▶ _Instructions to follow_
With every line kept intact, print the entries that appear below.

Stored entries:
——

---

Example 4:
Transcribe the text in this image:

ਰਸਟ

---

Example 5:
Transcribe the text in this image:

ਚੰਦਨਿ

——

▶ _Task solution_
---

Example 4:
Transcribe the text in this image:

ਰਸਟ

---

Example 5:
Transcribe the text in this image:

ਚੰਦਨਿ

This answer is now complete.